This version keeps the shape of the original guide, then trims away anything Codex cannot enforce natively. The result is leaner: AGENTS.md holds the durable project contract, hooks add event-driven checks, rules control shell escalation, skills hold reusable workflows, subagents handle narrow delegation, and built-in commands stay built-in.

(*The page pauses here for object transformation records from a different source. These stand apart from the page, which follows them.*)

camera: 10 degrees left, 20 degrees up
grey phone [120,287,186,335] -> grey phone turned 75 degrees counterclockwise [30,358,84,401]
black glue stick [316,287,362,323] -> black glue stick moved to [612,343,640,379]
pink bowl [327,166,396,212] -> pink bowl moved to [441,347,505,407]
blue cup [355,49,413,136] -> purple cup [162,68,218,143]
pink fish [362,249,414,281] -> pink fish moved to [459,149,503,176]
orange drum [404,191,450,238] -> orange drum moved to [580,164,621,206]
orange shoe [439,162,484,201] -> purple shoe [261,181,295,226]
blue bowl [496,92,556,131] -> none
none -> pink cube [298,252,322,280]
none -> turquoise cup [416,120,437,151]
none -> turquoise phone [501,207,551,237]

| Claude pattern | Native Codex equivalent | Keep or skip |
|---|---|---|
| Global constitution | ~/.codex/AGENTS.md | Keep |
| Project constitution | repo AGENTS.md and AGENTS.override.md | Keep |
| Prompt-time reminders | UserPromptSubmit hook | Keep |
| Shell permission guardrails | .rules and approval policy | Keep |
| Reusable workflows | .agents/skills | Keep |
| Custom slash commands like /quick | No direct native equivalent | Skip |
| Automatic post-edit file hooks | No direct native equivalent beyond Bash post-tool hooks | Skip |
| Ratchet/evolve loop | No first-class native feature | Skip |
- Use AGENTS.md for stable instructions, not for volatile task state.

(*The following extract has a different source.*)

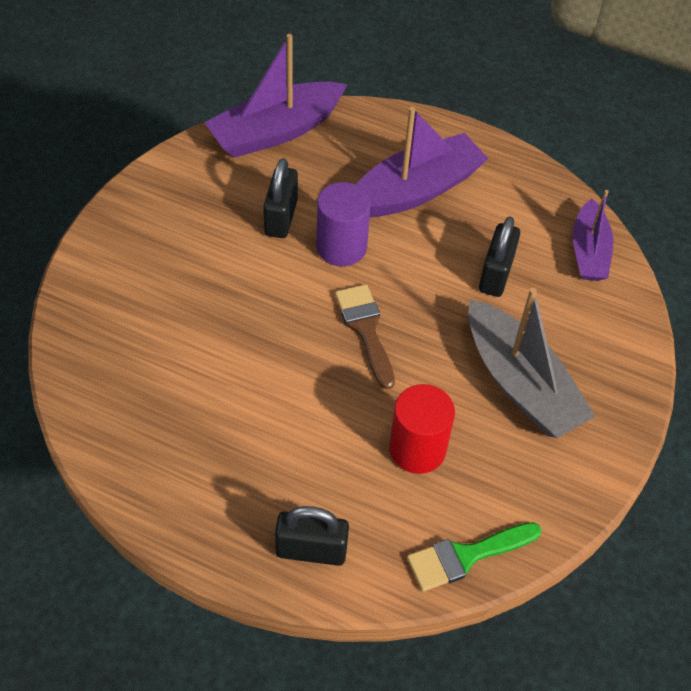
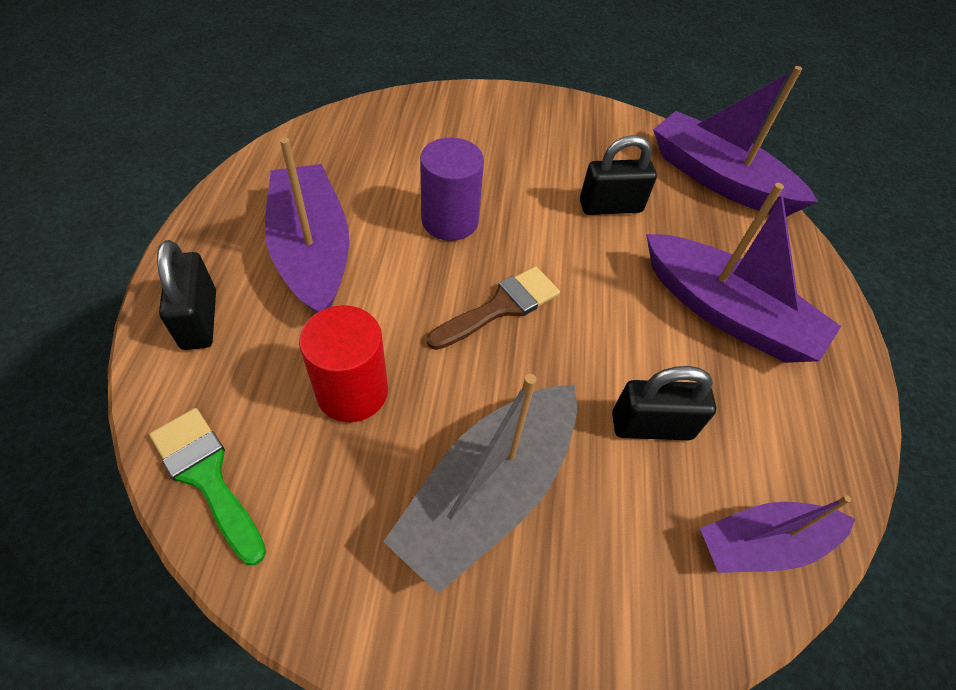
camera: 70 degrees right, 0 degrees up
purple cylinder [316,182,371,266] -> purple cylinder moved to [420,138,484,241]
none -> purple boat [265,138,349,313]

- Use Build Sequence text when you want a staged implementation contract.
- Use a UserPromptSubmit hook when you want that contract checked on every prompt.
- Use rules and approval policy for execution boundaries, not prose alone.
- Use skills for named workflows that should be invoked explicitly or discovered automatically.
- Use subagents only for narrow, well-bounded jobs.